**INPUT DATA**
--- START ---

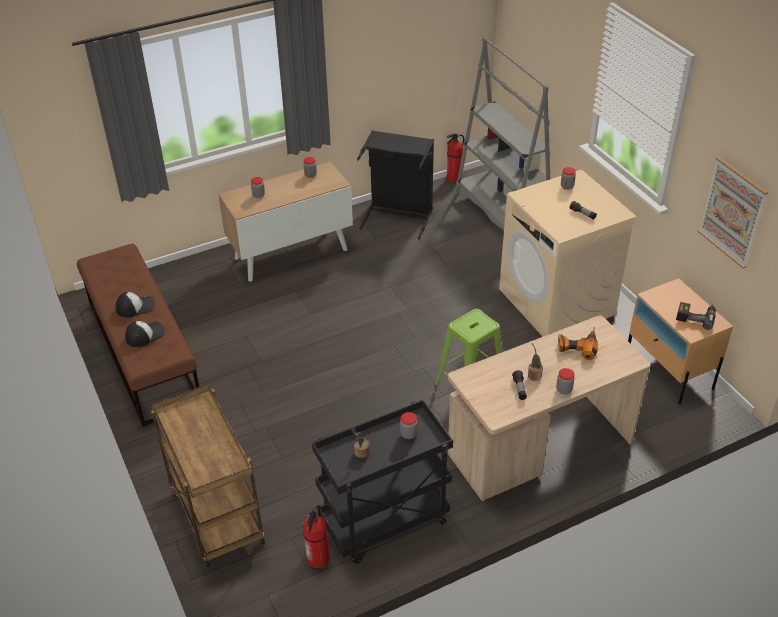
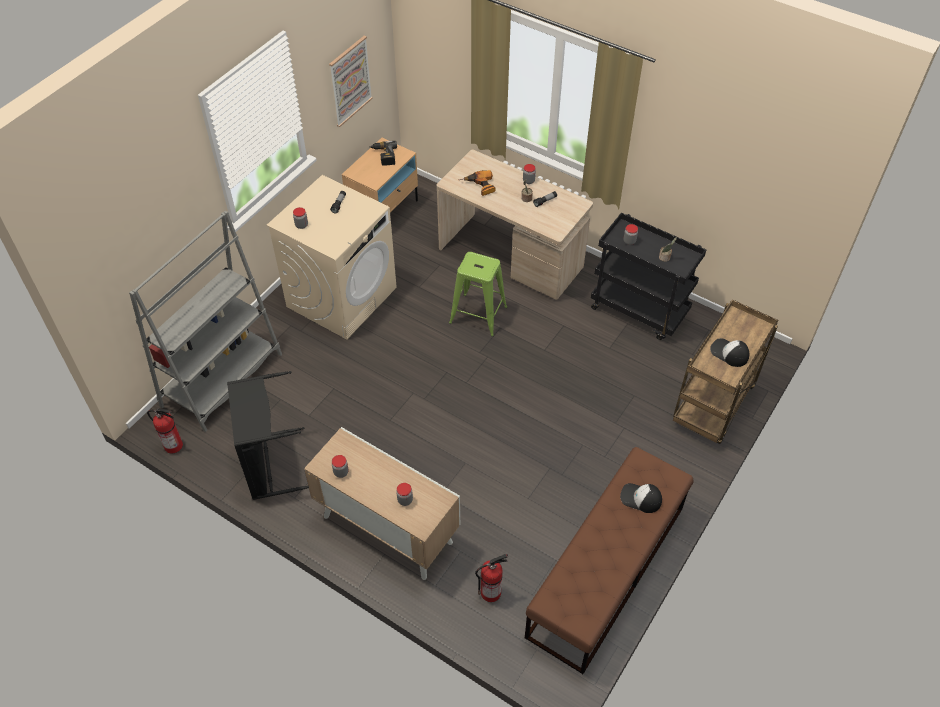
camera: 120 degrees left, 10 degrees up
(135, 306) = (614, 532): cap -> cap (729, 353)
(318, 559) = (694, 331): fire extinguisher -> fire extinguisher (491, 592)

--- END ---

**WHAT YOU NEED TO DO**
Could the material above be written out again word for word, with the pictures dropped?

**ANSWER SPACE**
camera: 120 degrees left, 10 degrees up
(135, 306) = (614, 532): cap -> cap (729, 353)
(318, 559) = (694, 331): fire extinguisher -> fire extinguisher (491, 592)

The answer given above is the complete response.